どこかに出かけるのだろうか。つばの広い帽子を被り、腕にはバッグを掛けている。
直接オルネラのことを知るチャンスだと、終夏は道に迷ったふりをして話しかけてみた。
「こんにちは。すみません、少しお伺いしたいのですが……ミルムって名前の建物、どちらにあるかご存知ですか?」
「ミルムと言うと、絵本が置いてある処でしょうか。でしたらこの道を進んで行って……」
「やー良かった。それなら、是非連れて行って下さい!」
説明を始めたオルネラを、終夏は大きめの声で遮る。
「え、道はそんなに難しくは……」
「さあさあ行きましょう行きましょう、あっはっは」
有無を言わせず促すと、オルネラはそれなら、と先に立って歩き出した。すたすたと運ぶオルネラの足は案外速い。脇目もふらずに歩いている所為なのかも知れない。
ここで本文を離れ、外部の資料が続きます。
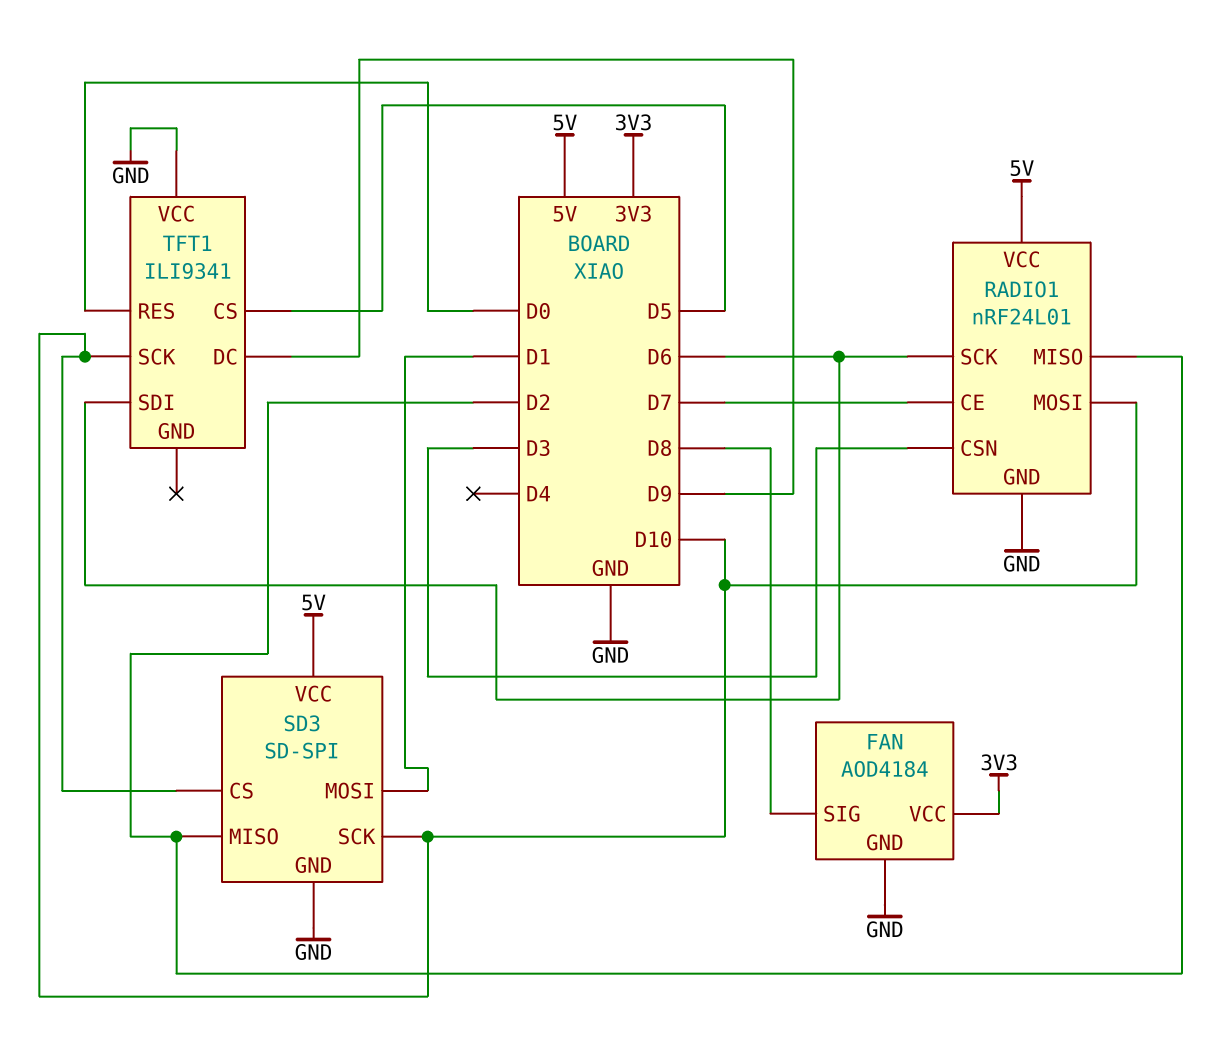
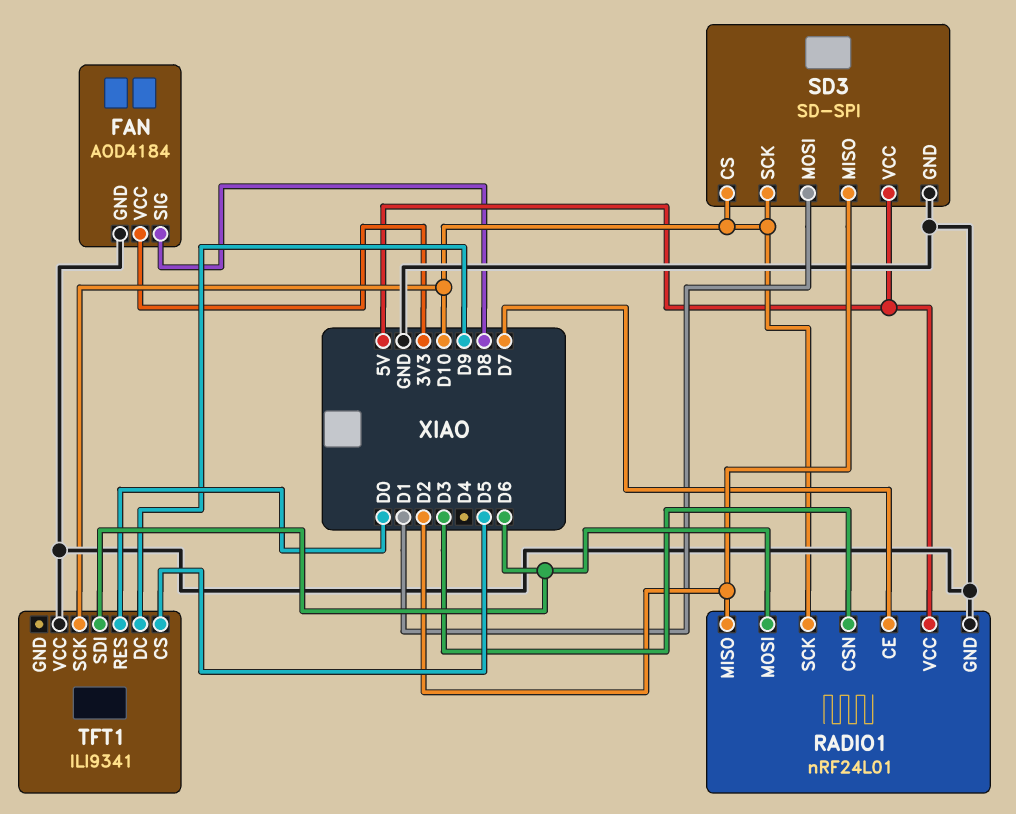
RADIO1 pin MOSI: D10 -> D6
RADIO1 pin SCK: D6 -> D10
周囲はこんなに春の景色なのに、と終夏がその余裕の無さを寂しく思っているうちに、オルネラはミルムの前までやってきた。
「ここがミルムです」
「ありがとうございます。折角ですから少し寄ってみませんか」
このまま中まで、と思ったのだが
「いいえ。わたくしは他に用事がありますので失礼します」
オルネラはきっぱりと断って踵を返した。
その背を見送りつつ、終夏は思う。自分のペースを頑なに崩さないあの姑に対抗するのは、相当大変なことだろうと。